Di sebuah dapur yang seharusnya riang gembira,
Terdengarlah bisikan angin yang pilu,
Menyampaikan cerita harga beras yang melambung tinggi.
Tangisan lembut menggema di sudut dapur,
Ibu dengan hati yang terhimpit pilu,
Menatap penuh khawatir kedelai dan jagung,
Yang kini menggantikan beras yang mulia.
Raut wajahnya mencerminkan keresahan,
Memikirkan nasib anak-anak yang kelak,
Dalam keperluan akan hidangan harian,
Namun harga beras membuatnya tertegun tak berdaya.
Sinar mentari yang berseri di luar jendela,
Tak mampu meredakan kerisauan yang menggelayuti,
Mengingatkan akan kejernihan hati yang dulu,
Ketika harga beras masih tak melambung tinggi.

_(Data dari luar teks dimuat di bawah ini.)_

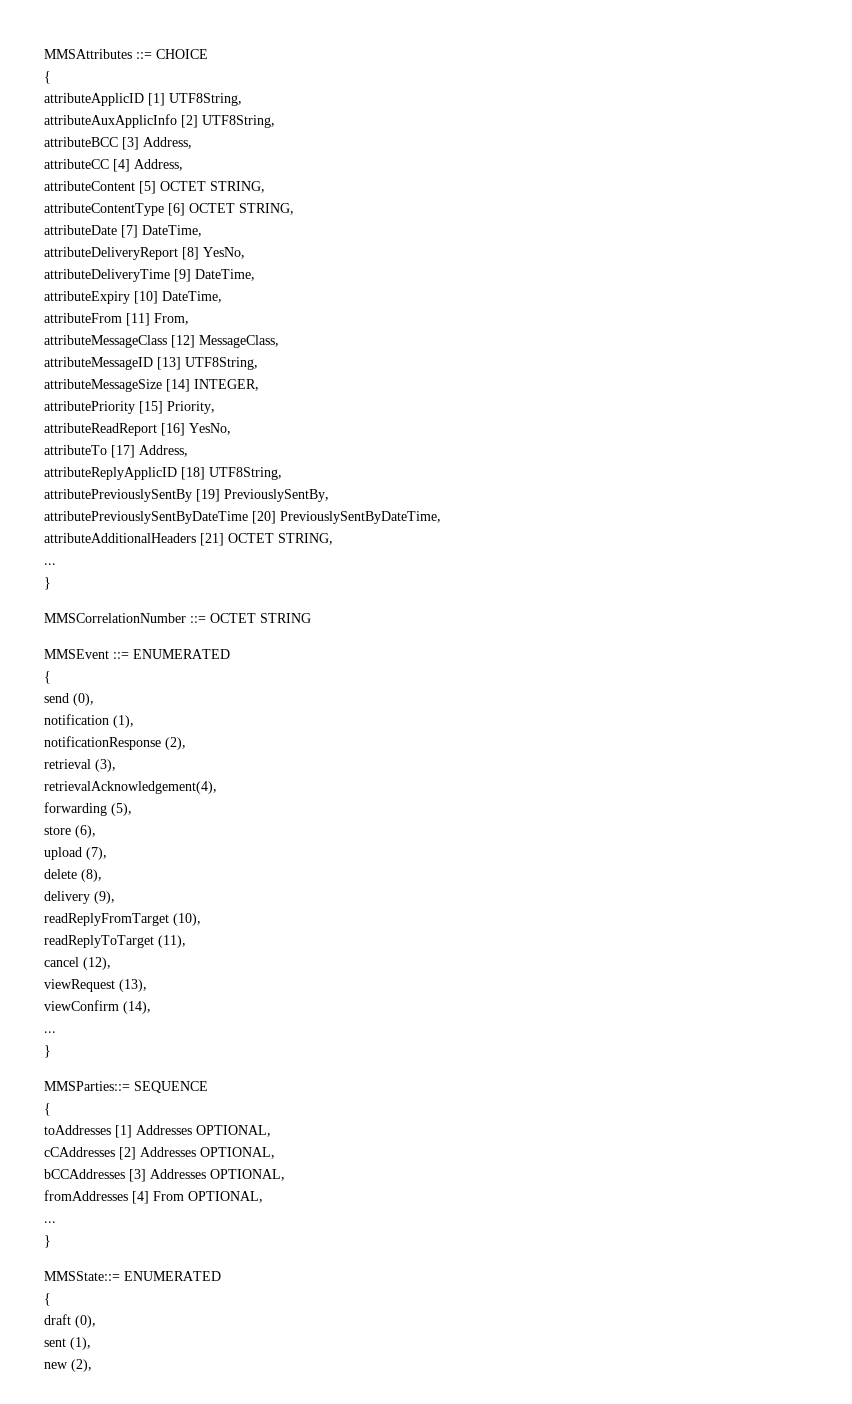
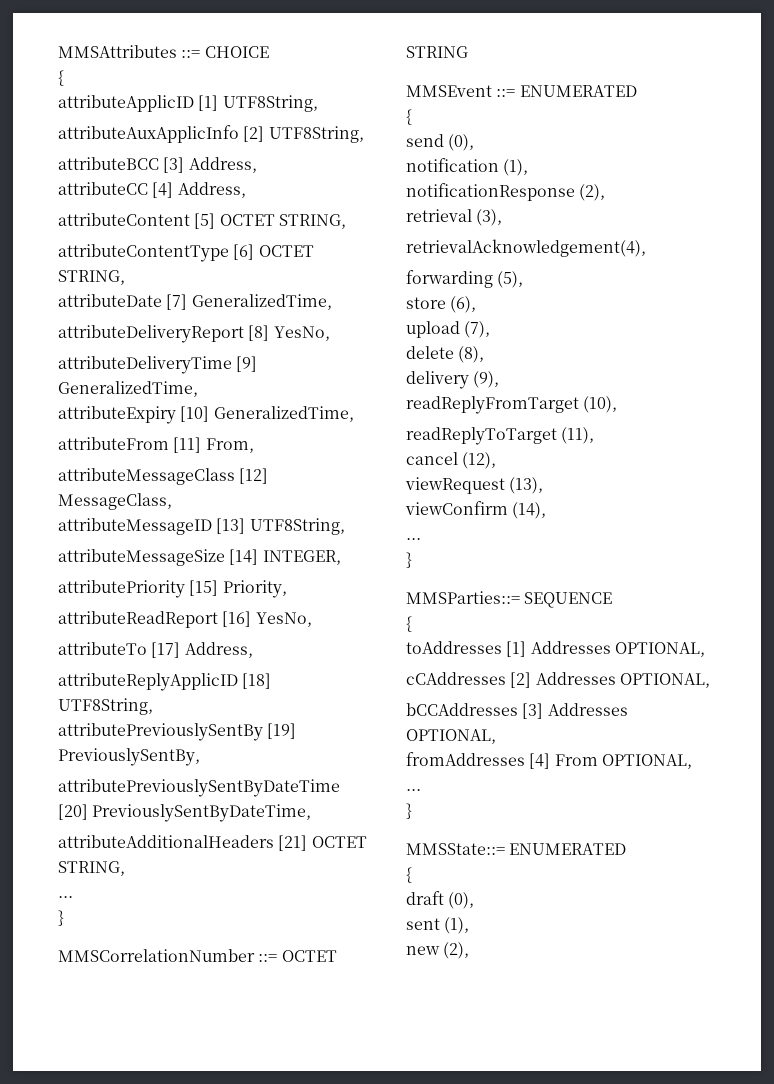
[142,225,202,237] DateTime, -> [191,294,332,310] GeneralizedTime,
[195,269,255,281] DateTime, -> [58,381,198,397] GeneralizedTime,
[162,291,222,303] DateTime, -> [213,406,354,422] GeneralizedTime,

Di antara langkah-langkah mencari rezeki,
Ibu memikul beban tak terkira,
Dalam setiap butiran beras yang tak lagi mudah,
Menjadi bukti tentang kepedihan yang terperinci.
Di tiap genggaman penuh harapannya,
Terselip doa agar harga beras turun lagi,
Agar suara tangisan di dapur reda dalam pelukan,
Dan senyum kembali menghiasi wajah-wajah di sini.
Namun, tiada yang pasti dalam alunan waktu,
Rintihan harga beras mungkin masih menggema,
Namun harapan selalu ada dalam setiap doa,
Untuk melunakkan tangisan di dapur yang sunyi.